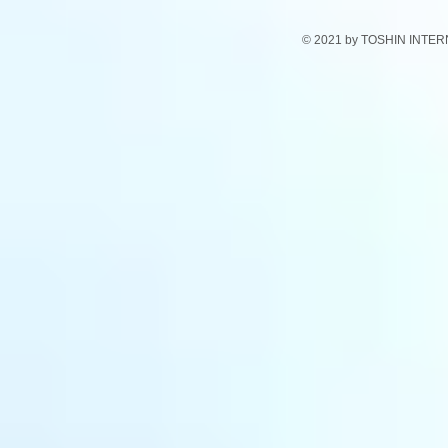
に～
© 2021 by TOSHIN INTE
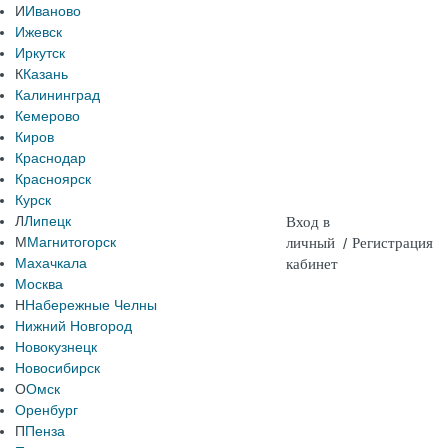
И
Иваново
Ижевск
Иркутск
К
Казань
Калининград
Кемерово
Киров
Краснодар
Красноярск
Курск
Л
Липецк
Вход в
М
Магнитогорск
личный
/
Регистрация
Махачкала
кабинет
Москва
Н
Набережные Челны
Нижний Новгород
Новокузнецк
Новосибирск
О
Омск
Оренбург
П
Пенза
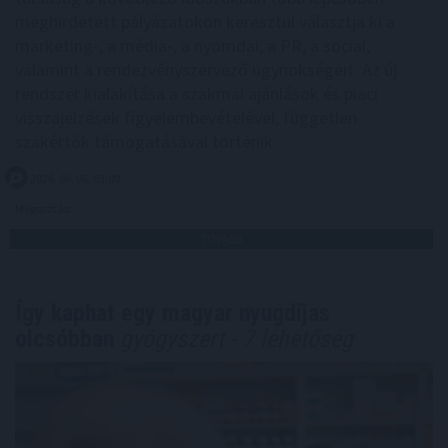
meghirdetett pályázatokon keresztül választja ki a
marketing-, a média-, a nyomdai, a PR, a social,
valamint a rendezvényszervező ügynökségeit. Az új
rendszer kialakítása a szakmai ajánlások és piaci
visszajelzések figyelembevételével, független
szakértők támogatásával történik.
2026. 08. 06. 03:00
Megosztás:
TOVÁBB
Így kaphat egy magyar nyugdíjas
olcsóbban
gyógyszert - 7 lehetőség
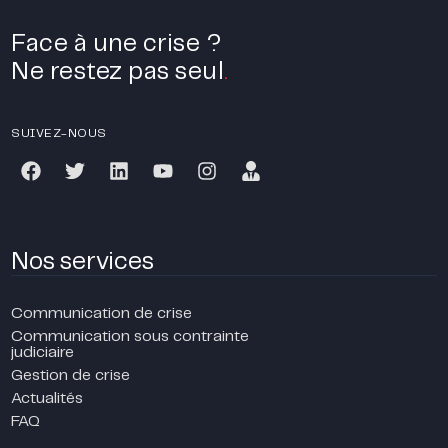
Face à une crise ?
Ne restez pas seul
.
SUIVEZ-NOUS
Nos services
Communication de crise
Communication sous contrainte
judiciaire
Gestion de crise
Actualités
FAQ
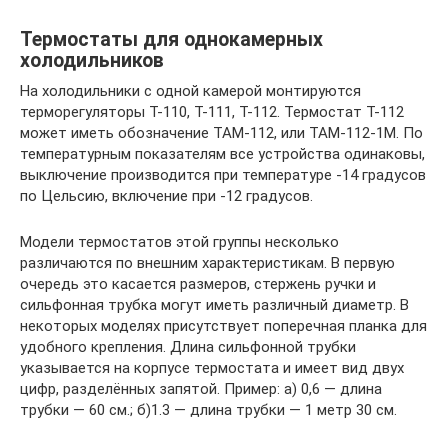
Термостаты для однокамерных
холодильников
На холодильники с одной камерой монтируются
терморегуляторы Т-110, Т-111, Т-112. Термостат Т-112
может иметь обозначение ТАМ-112, или ТАМ-112-1М. По
температурным показателям все устройства одинаковы,
выключение производится при температуре -14 градусов
по Цельсию, включение при -12 градусов.
Модели термостатов этой группы несколько
различаются по внешним характеристикам. В первую
очередь это касается размеров, стержень ручки и
сильфонная трубка могут иметь различный диаметр. В
некоторых моделях присутствует поперечная планка для
удобного крепления. Длина сильфонной трубки
указывается на корпусе термостата и имеет вид двух
цифр, разделённых запятой. Пример: а) 0,6 — длина
трубки — 60 см.; б)1.3 — длина трубки — 1 метр 30 см.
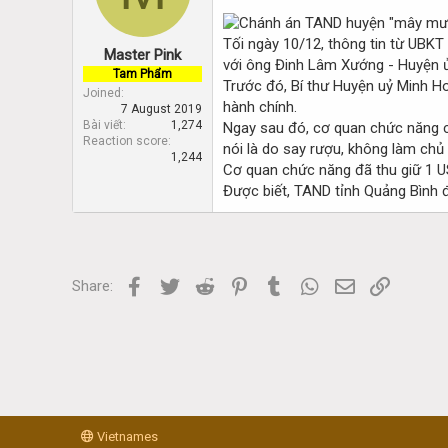
d
d
s
a
t
t
Tối ngày 10/12, thông tin từ UBKT
Master Pink
a
e
với ông Đinh Lâm Xướng - Huyện ủ
Tam Phẩm
r
Trước đó, Bí thư Huyện uỷ Minh Ho
Joined
t
hành chính.
7 August 2019
e
Bài viết
1,274
Ngay sau đó, cơ quan chức năng c
r
Reaction score
nói là do say rượu, không làm chủ
1,244
Cơ quan chức năng đã thu giữ 1 US
Được biết, TAND tỉnh Quảng Bình 
Facebook
Twitter
Reddit
Pinterest
Tumblr
WhatsApp
Email
Link
Share:
Vietnames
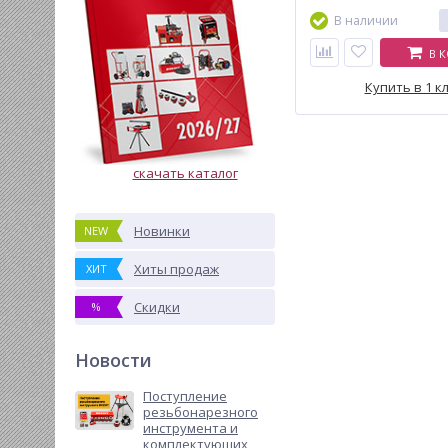
В наличии
В 
Купить в 1 к
скачать каталог
Новинки
NEW
Хиты продаж
ХИТ
Скидки
%
Новости
Поступление
резьбонарезного
инструмента и
комплектующих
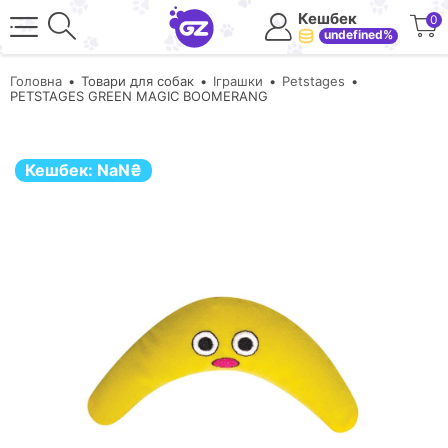
Кешбек
0
undefined%
Головна
Товари для собак
Іграшки
Petstages
PETSTAGES GREEN MAGIC BOOMERANG
Кешбек:
NaN
₴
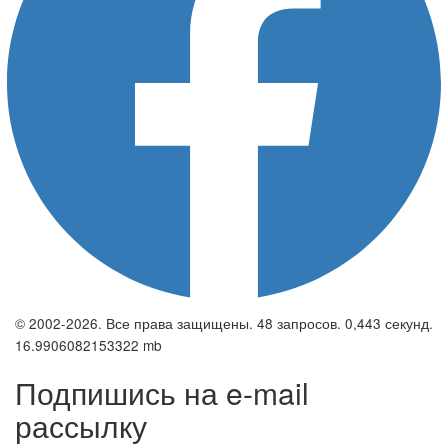
© 2002-2026. Все права защищены. 48 запросов. 0,443 секунд.
16.9906082153322 mb
Подпишись на e-mail
рассылку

#### Aim of the exercise:
With the pictures removed, the entries above should be transcribed exactly.

#### Task solution:
に～
© 2021 by TOSHIN INTE
И
Иваново
Ижевск
Иркутск
К
Казань
Калининград
Кемерово
Киров
Краснодар
Красноярск
Курск
Л
Липецк
Вход в
М
Магнитогорск
личный
/
Регистрация
Махачкала
кабинет
Москва
Н
Набережные Челны
Нижний Новгород
Новокузнецк
Новосибирск
О
Омск
Оренбург
П
Пенза
meghirdetett pályázatokon keresztül választja ki a
marketing-, a média-, a nyomdai, a PR, a social,
valamint a rendezvényszervező ügynökségeit. Az új
rendszer kialakítása a szakmai ajánlások és piaci
visszajelzések figyelembevételével, független
szakértők támogatásával történik.
2026. 08. 06. 03:00
Megosztás:
TOVÁBB
Így kaphat egy magyar nyugdíjas
olcsóbban
gyógyszert - 7 lehetőség
Face à une crise ?
Ne restez pas seul
.
SUIVEZ-NOUS
Nos services
Communication de crise
Communication sous contrainte
judiciaire
Gestion de crise
Actualités
FAQ
Термостаты для однокамерных
холодильников
На холодильники с одной камерой монтируются
терморегуляторы Т-110, Т-111, Т-112. Термостат Т-112
может иметь обозначение ТАМ-112, или ТАМ-112-1М. По
температурным показателям все устройства одинаковы,
выключение производится при температуре -14 градусов
по Цельсию, включение при -12 градусов.
Модели термостатов этой группы несколько
различаются по внешним характеристикам. В первую
очередь это касается размеров, стержень ручки и
сильфонная трубка могут иметь различный диаметр. В
некоторых моделях присутствует поперечная планка для
удобного крепления. Длина сильфонной трубки
указывается на корпусе термостата и имеет вид двух
цифр, разделённых запятой. Пример: а) 0,6 — длина
трубки — 60 см.; б)1.3 — длина трубки — 1 метр 30 см.
d
d
s
a
t
t
Tối ngày 10/12, thông tin từ UBKT
Master Pink
a
e
với ông Đinh Lâm Xướng - Huyện ủ
Tam Phẩm
r
Trước đó, Bí thư Huyện uỷ Minh Ho
Joined
t
hành chính.
7 August 2019
e
Bài viết
1,274
Ngay sau đó, cơ quan chức năng c
r
Reaction score
nói là do say rượu, không làm chủ
1,244
Cơ quan chức năng đã thu giữ 1 US
Được biết, TAND tỉnh Quảng Bình 
Facebook
Twitter
Reddit
Pinterest
Tumblr
WhatsApp
Email
Link
Share:
Vietnames
В наличии
В 
Купить в 1 к
скачать каталог
Новинки
NEW
Хиты продаж
ХИТ
Скидки
%
Новости
Поступление
резьбонарезного
инструмента и
комплектующих
Кешбек
0
undefined%
Головна
Товари для собак
Іграшки
Petstages
PETSTAGES GREEN MAGIC BOOMERANG
Кешбек:
NaN
₴
© 2002-2026. Все права защищены. 48 запросов. 0,443 секунд.
16.9906082153322 mb
Подпишись на e-mail
рассылку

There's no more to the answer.